---- RAW DATA
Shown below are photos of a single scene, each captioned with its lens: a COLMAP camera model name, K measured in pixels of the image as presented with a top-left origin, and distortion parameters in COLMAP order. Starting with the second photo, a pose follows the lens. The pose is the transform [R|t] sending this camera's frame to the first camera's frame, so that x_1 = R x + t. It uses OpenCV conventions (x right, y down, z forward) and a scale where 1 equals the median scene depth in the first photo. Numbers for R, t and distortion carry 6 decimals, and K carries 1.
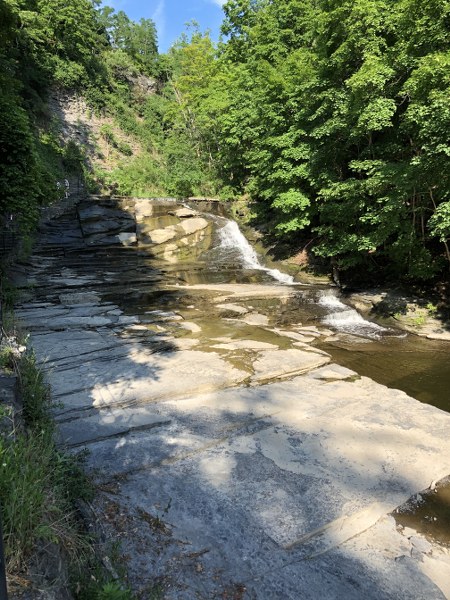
lens RADIAL K [[485.8, 0, 226.7], [0, 485.8, 300.7], [0, 0, 1]] dist [0.018514, 0.012887]
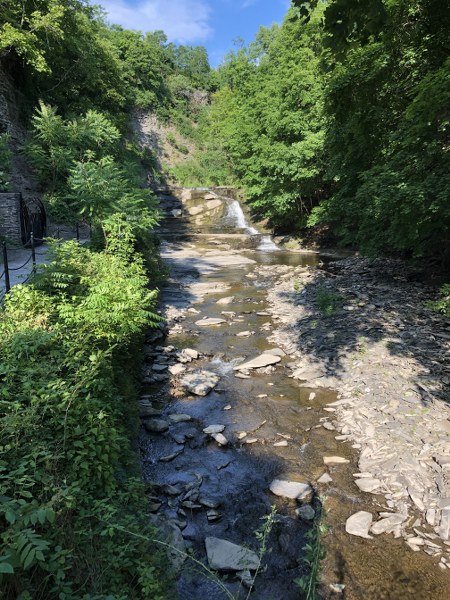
lens RADIAL K [[485.8, 0, 224.1], [0, 485.8, 300.8], [0, 0, 1]] dist [0.018514, 0.012887]
pose [[0.988289, 0.007731, -0.152399, 0.167507], [0.000079, 0.998690, 0.051173, 0.072708], [0.152595, -0.050585, 0.986993, -0.523642]]
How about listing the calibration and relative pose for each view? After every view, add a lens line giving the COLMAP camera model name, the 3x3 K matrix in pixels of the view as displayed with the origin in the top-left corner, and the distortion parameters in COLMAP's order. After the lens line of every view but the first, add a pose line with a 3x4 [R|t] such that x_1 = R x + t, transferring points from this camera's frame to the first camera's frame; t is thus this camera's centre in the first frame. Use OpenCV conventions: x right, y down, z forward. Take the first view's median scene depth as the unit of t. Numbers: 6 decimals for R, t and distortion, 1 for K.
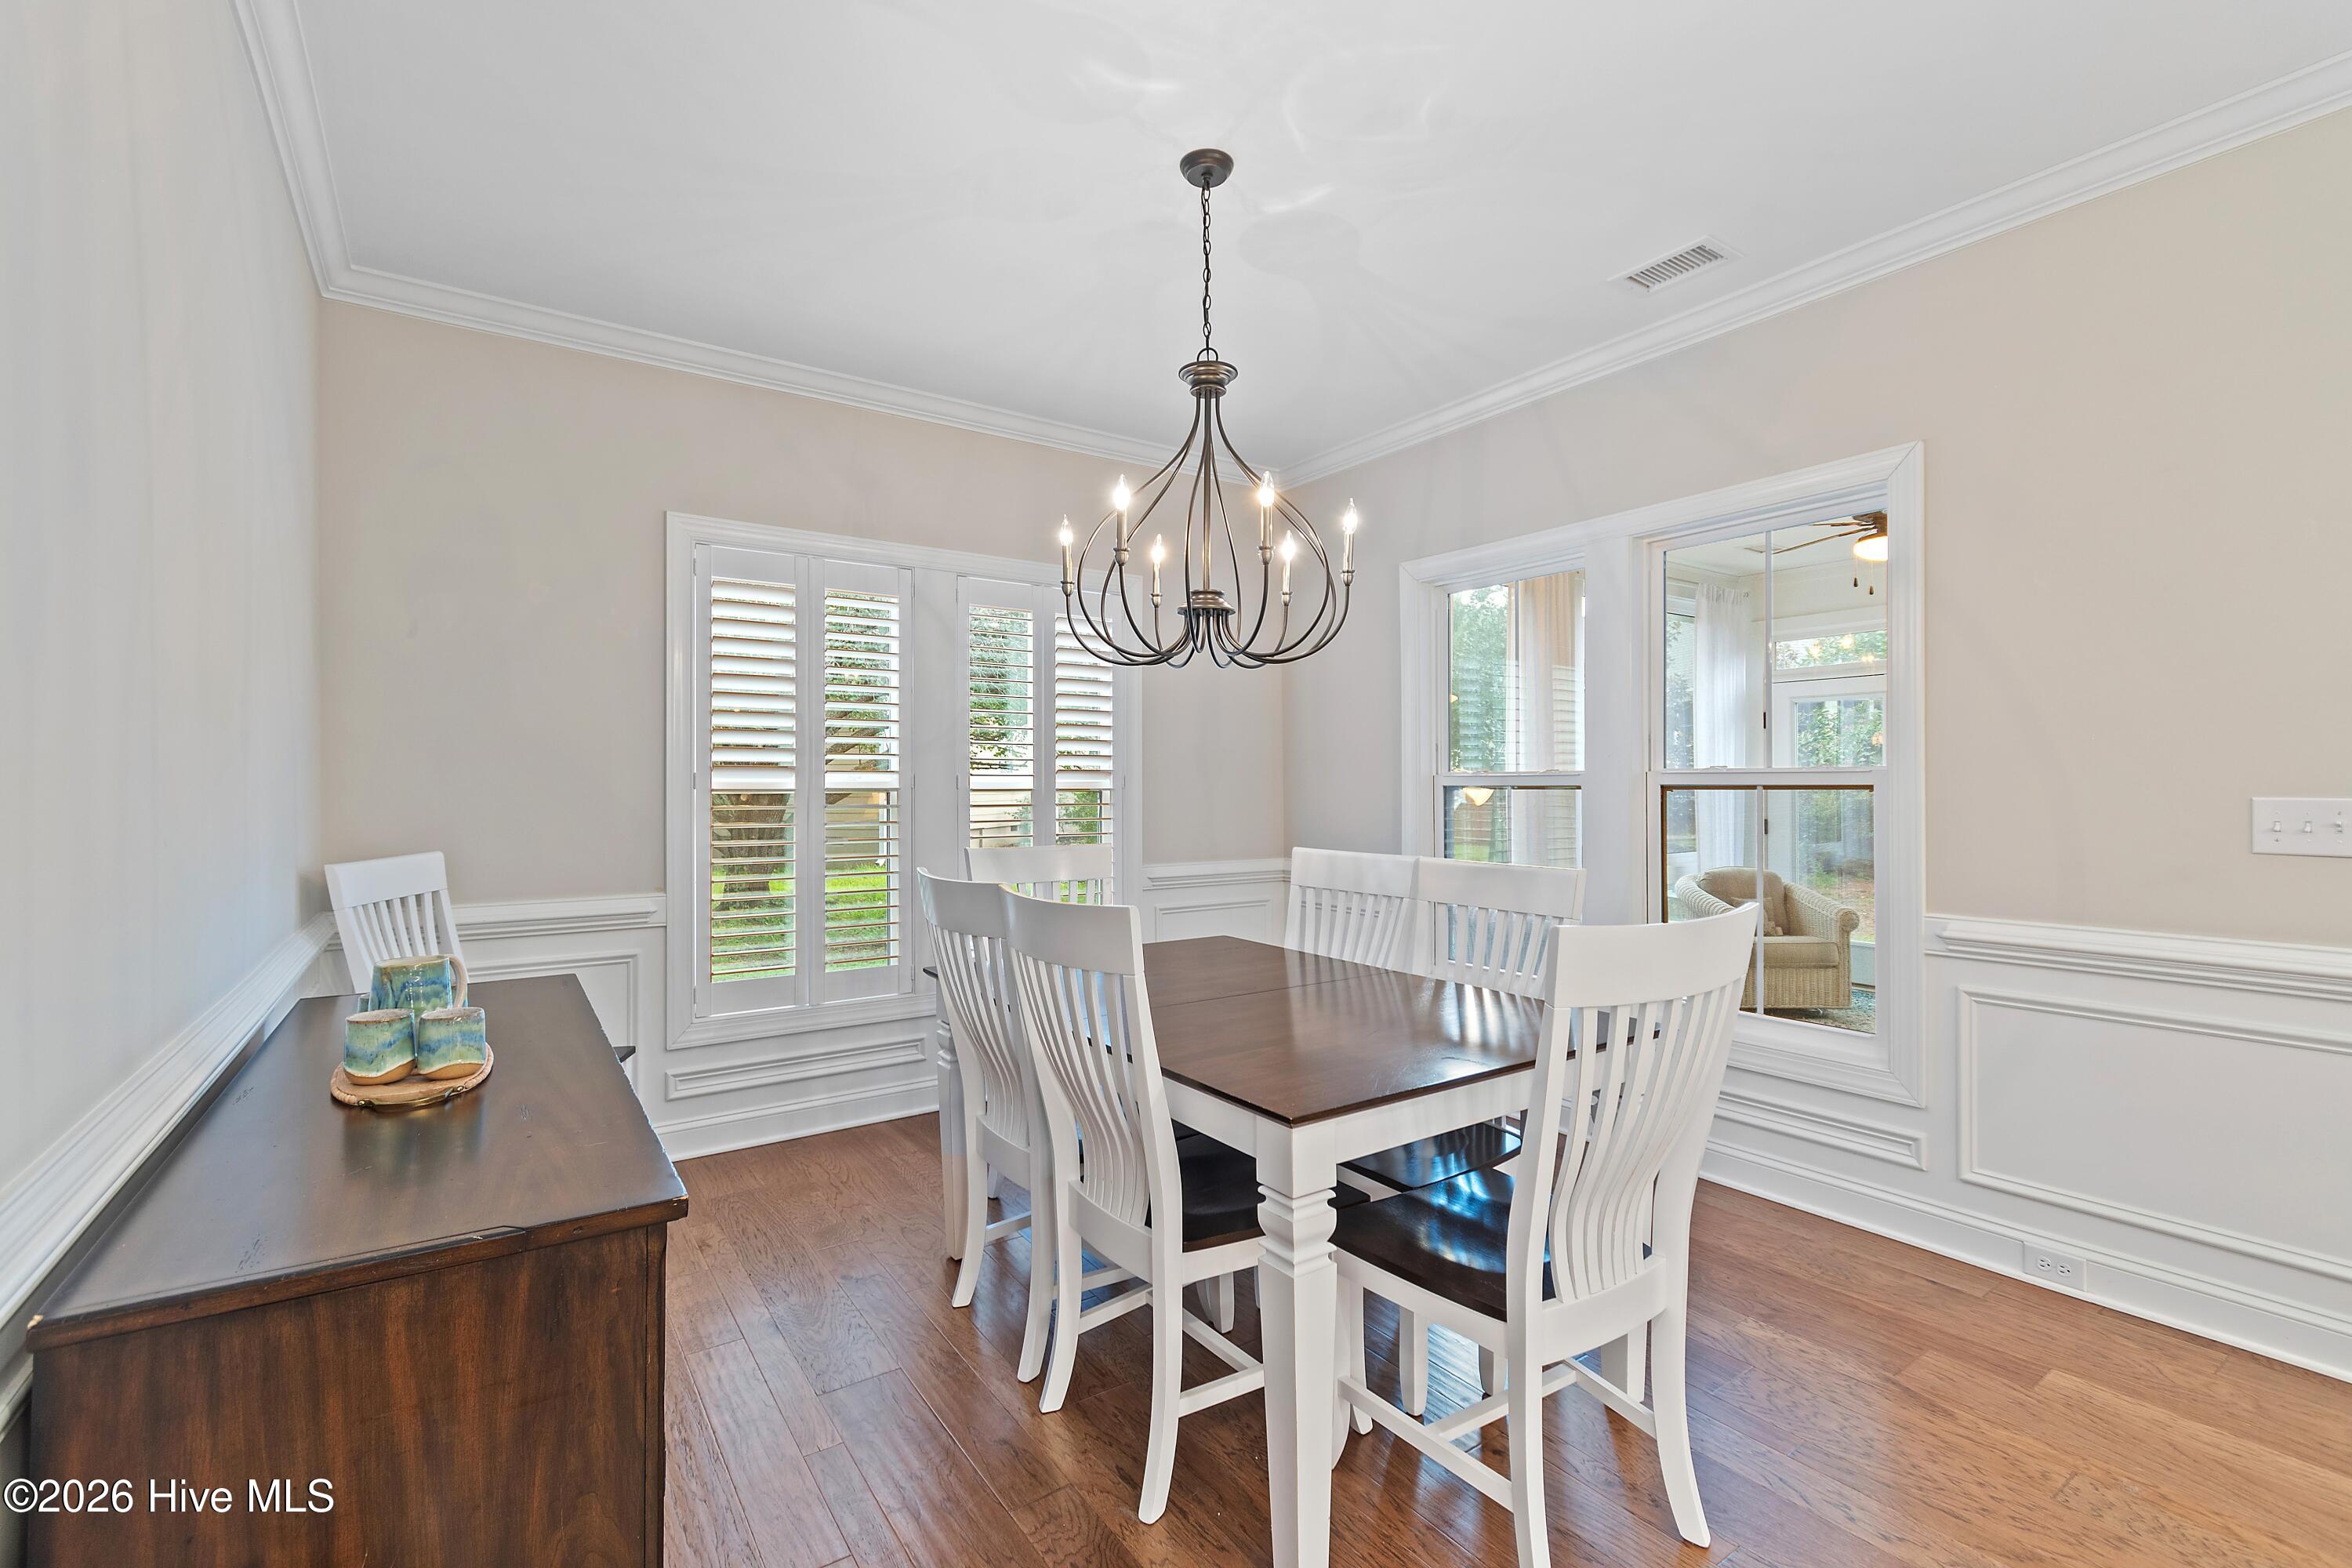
lens RADIAL K [[1033.5, 0, 1174.7], [0, 1033.5, 779.0], [0, 0, 1]] dist [0.002126, -0.000953]
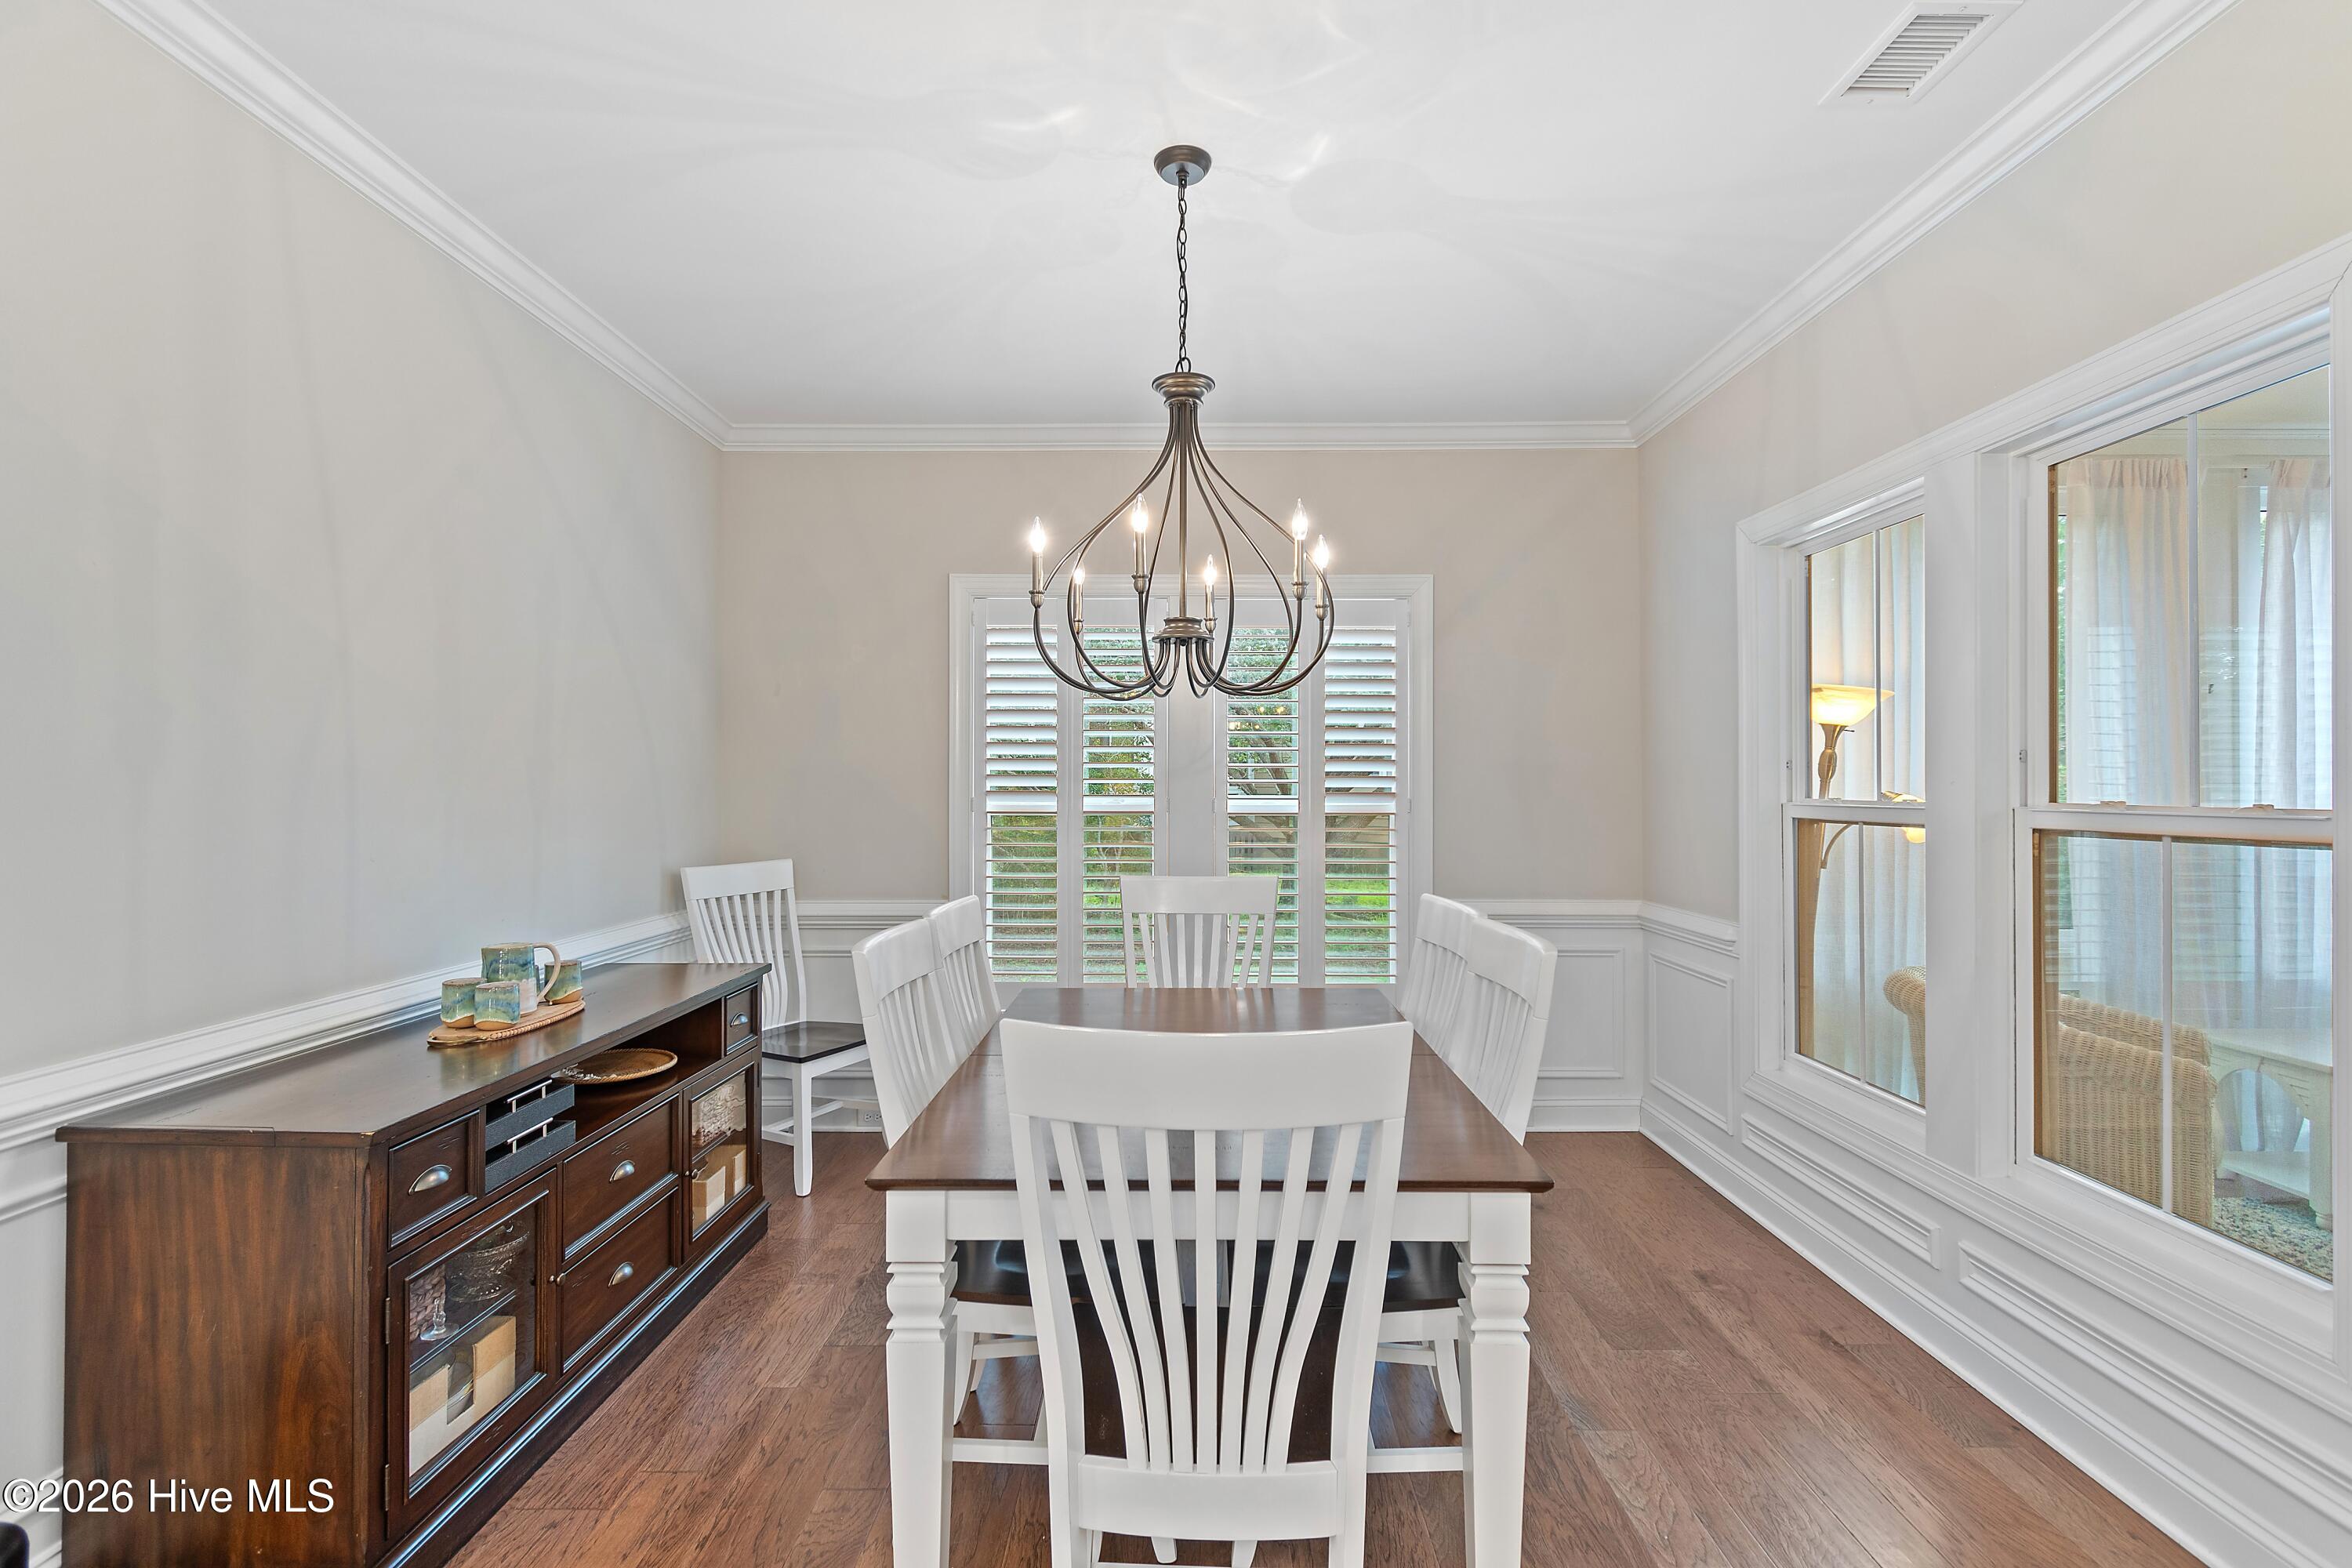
lens RADIAL K [[1087.8, 0, 1179.9], [0, 1087.8, 782.9], [0, 0, 1]] dist [-0.006438, -0.000504]
pose [[0.821757, -0.000051, -0.569838, 0.535970], [0.001538, 0.999997, 0.002129, -0.031637], [0.569836, -0.002626, 0.821755, 0.175400]]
--------
The response should repeat every entry above exactly and include none of the pictures.

• **TASK SOLUTION**:
Shown below are photos of a single scene, each captioned with its lens: a COLMAP camera model name, K measured in pixels of the image as presented with a top-left origin, and distortion parameters in COLMAP order. Starting with the second photo, a pose follows the lens. The pose is the transform [R|t] sending this camera's frame to the first camera's frame, so that x_1 = R x + t. It uses OpenCV conventions (x right, y down, z forward) and a scale where 1 equals the median scene depth in the first photo. Numbers for R, t and distortion carry 6 decimals, and K carries 1.
lens RADIAL K [[485.8, 0, 226.7], [0, 485.8, 300.7], [0, 0, 1]] dist [0.018514, 0.012887]
lens RADIAL K [[485.8, 0, 224.1], [0, 485.8, 300.8], [0, 0, 1]] dist [0.018514, 0.012887]
pose [[0.988289, 0.007731, -0.152399, 0.167507], [0.000079, 0.998690, 0.051173, 0.072708], [0.152595, -0.050585, 0.986993, -0.523642]]
How about listing the calibration and relative pose for each view? After every view, add a lens line giving the COLMAP camera model name, the 3x3 K matrix in pixels of the view as displayed with the origin in the top-left corner, and the distortion parameters in COLMAP's order. After the lens line of every view but the first, add a pose line with a 3x4 [R|t] such that x_1 = R x + t, transferring points from this camera's frame to the first camera's frame; t is thus this camera's centre in the first frame. Use OpenCV conventions: x right, y down, z forward. Take the first view's median scene depth as the unit of t. Numbers: 6 decimals for R, t and distortion, 1 for K.
lens RADIAL K [[1033.5, 0, 1174.7], [0, 1033.5, 779.0], [0, 0, 1]] dist [0.002126, -0.000953]
lens RADIAL K [[1087.8, 0, 1179.9], [0, 1087.8, 782.9], [0, 0, 1]] dist [-0.006438, -0.000504]
pose [[0.821757, -0.000051, -0.569838, 0.535970], [0.001538, 0.999997, 0.002129, -0.031637], [0.569836, -0.002626, 0.821755, 0.175400]]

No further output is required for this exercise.